* _WHAT TO DO_: The reply should match the listing below character for character, except that no image is carried over.

* _GIVEN DATA_:
= = =

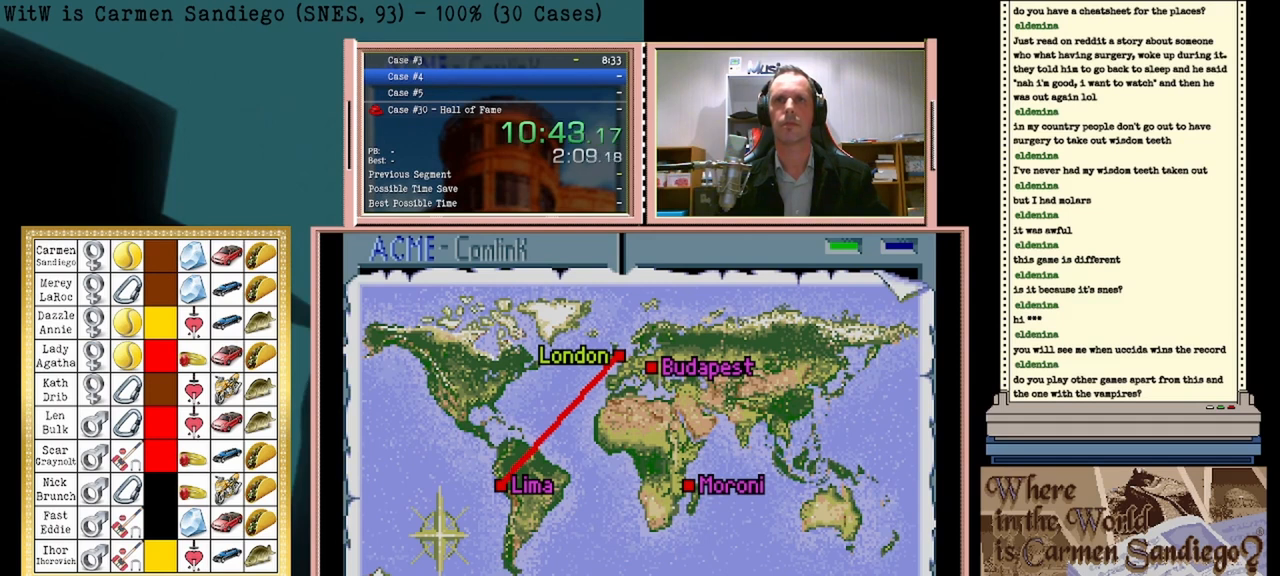
{"buttons": ["A"], "events": []}
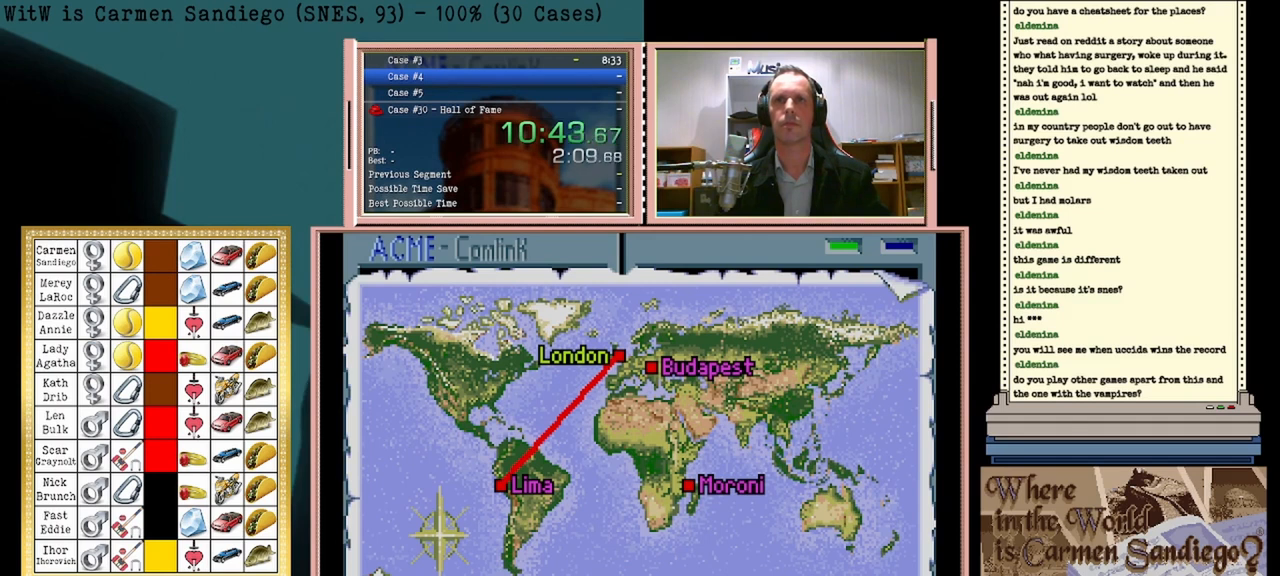
{"buttons": ["A"], "events": []}
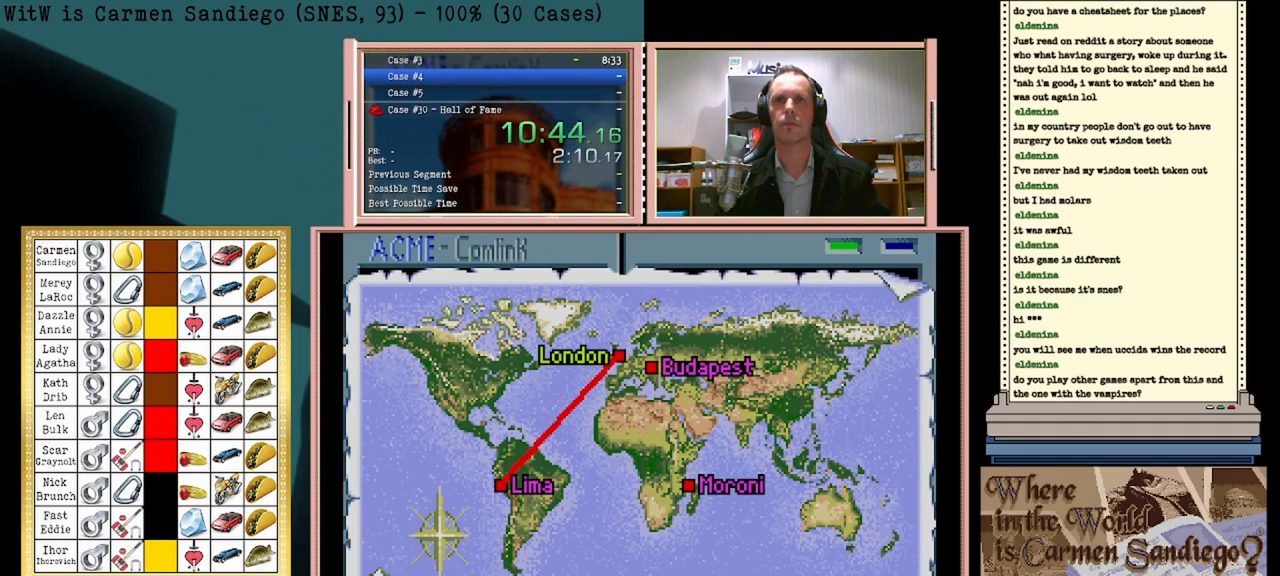
{"buttons": ["A"], "events": []}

= = =

* _TASK SOLUTION_:
{"buttons": ["A"], "events": []}
{"buttons": ["A"], "events": []}
{"buttons": ["A"], "events": []}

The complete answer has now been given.